Если мы окинем взглядом большую сибирскую дорогу от большого нерчинского завода до границы пермской губернии, то увидим целые массы народа, снующиеся по ней группами в 10, 20, а иногда и 40 человек. Растянувшись по дороге, они то обгоняют друг друга, то отстают, то группируются на мельницах, на заимках, на пашенных избушках, то разбиваются и парами расходятся по деревням, лежащим близ тракта. Это — сибирские бродяги. Они идут большим трактом, как кратчайшим путем, идут и проселками по правую и левую сторону дороги, заворачивают в сторону, кружатся по деревням и снова выходят на большую дорогу. Некоторые пробираются тайгой, где прямее, — некоторые плывут реками; но у всех у них, несмотря на запутанность пути, одно направление; они все стремятся достичь иркутской губернии, по преимуществу Забайкалья. Поток их направляется на запад, к России; по пути он увеличивается притоками новых беглецов с разных заводов и поселения. Идут бродяги массами по дороге; их никто не останавливает: идут и по деревням свободно, в отрепье, без рубах, в арестантских халатах с тузами, иногда с бритыми головами. Отдыхают по балаганам, лачугам, а чаще всего в деревенских банях. Крестьяне охотно дают приют этим странникам и смотрят на них снисходительно. В банях и разных избушках проводят бродяги зиму: это — самое трудное время для них; но прошла зима, засветило апрельское солнце, — и вылезли и потянулись по дорогам закопченные бродяги.
Сибирское бродяжество заключает в себе все элементы отдельной корпорации. Одинаковые условия жизни, одинаковые интересы, одинаковые цели и судьба создали из бродяг довольно солидарную массу, которая имеет общественную силу и свое общественное мнение. Сходство обстановки породило одинаковые нравы и воззрения, правила и законы.
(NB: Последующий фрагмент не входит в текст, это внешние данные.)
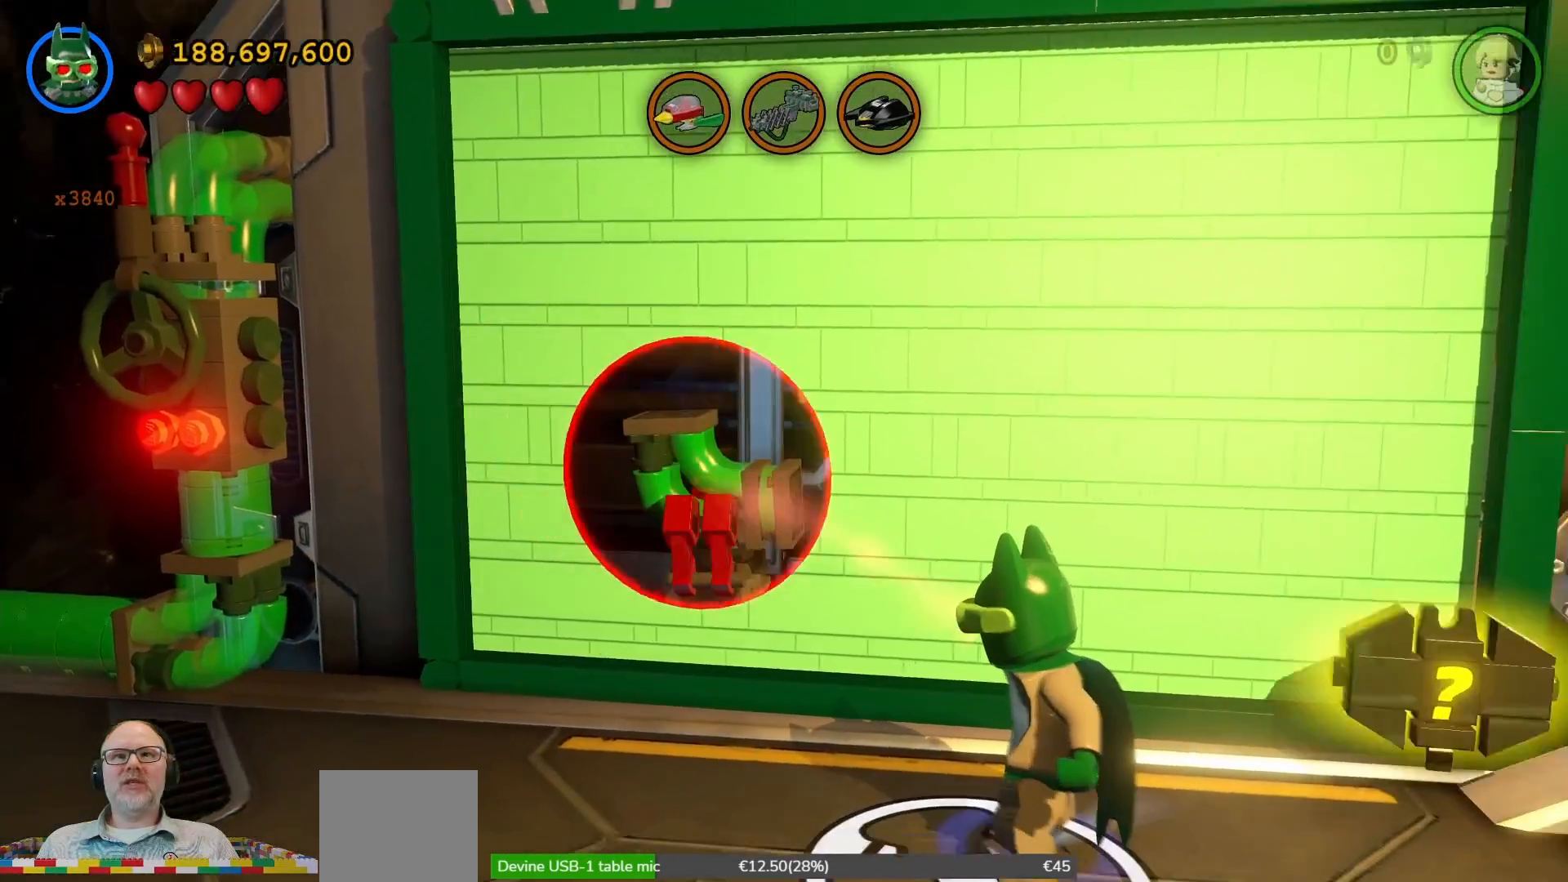
{"buttons": [], "left_stick": "center", "right_stick": "center", "events": []}
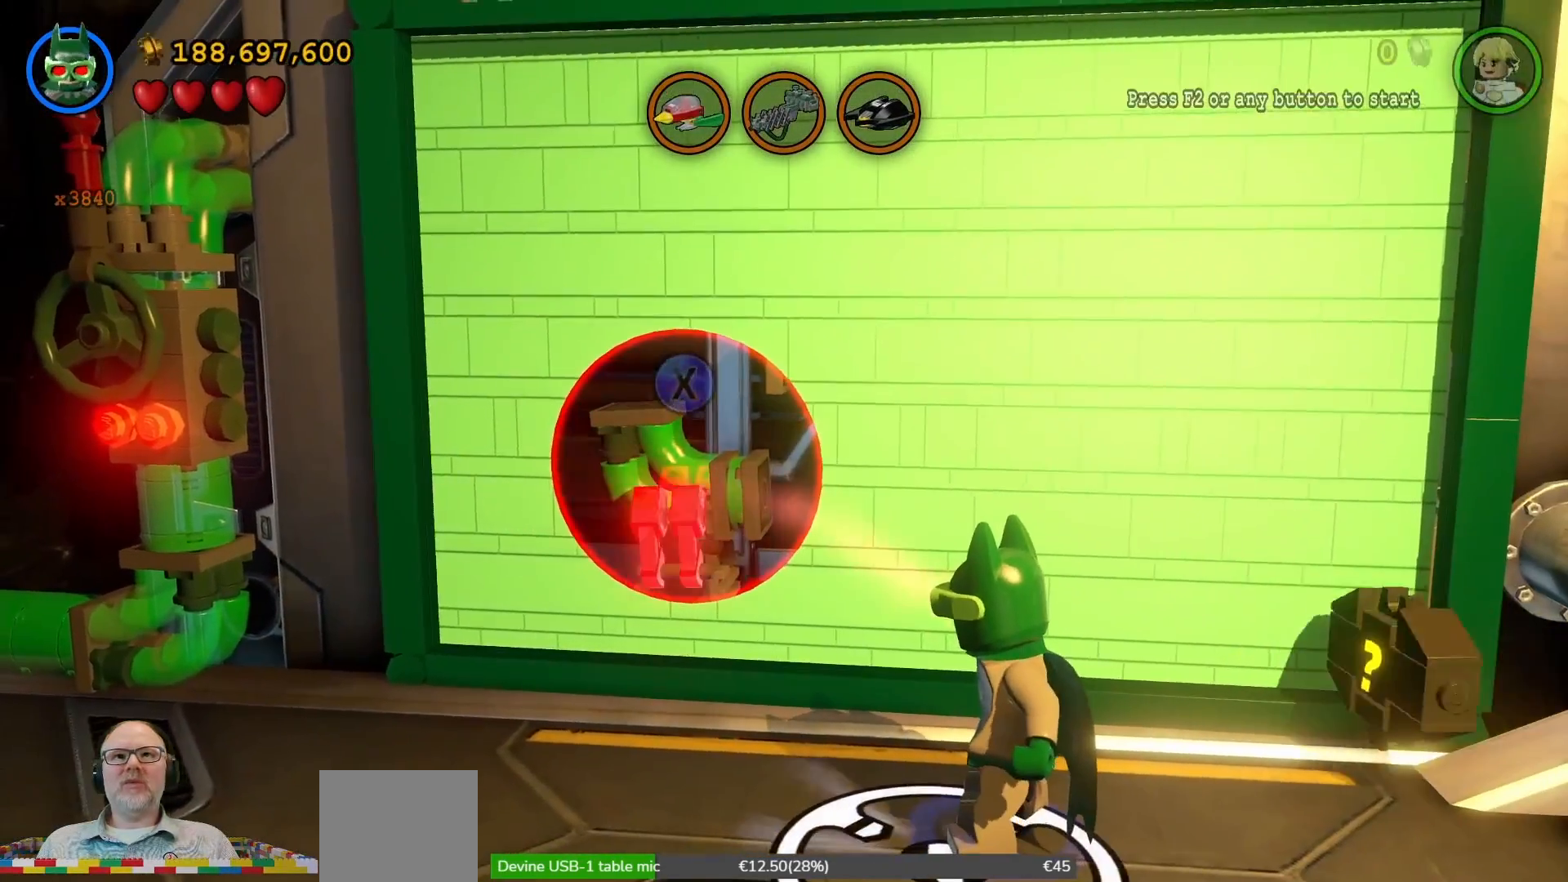
{"buttons": [], "left_stick": "center", "right_stick": "center", "events": [[300, "X", "down"], [467, "X", "up"]]}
Наконец, внутренняя жизнь корпорации потребовала и известных гарантий безопасности и своего уголовного кодекса. Жизненный опыт, выработанный бродяжескими поколениями, дал свои правила и доктрины, которым невольно подчиняется всякий выступивший на бродяжескую дорогу. Там, где представляется случай, бродяги всегда соединяются в одно общество: это особенно легко заметить в остроге; здесь бродяги не смешиваются с остальными арестантами, живут своей средой, имеют свою особенную администрацию, т. е. старосту и писаря, свои сходки, свою кассу и майдан. Во время бродяжества они также, при первой возможности, стараются соединиться в отдельную общину.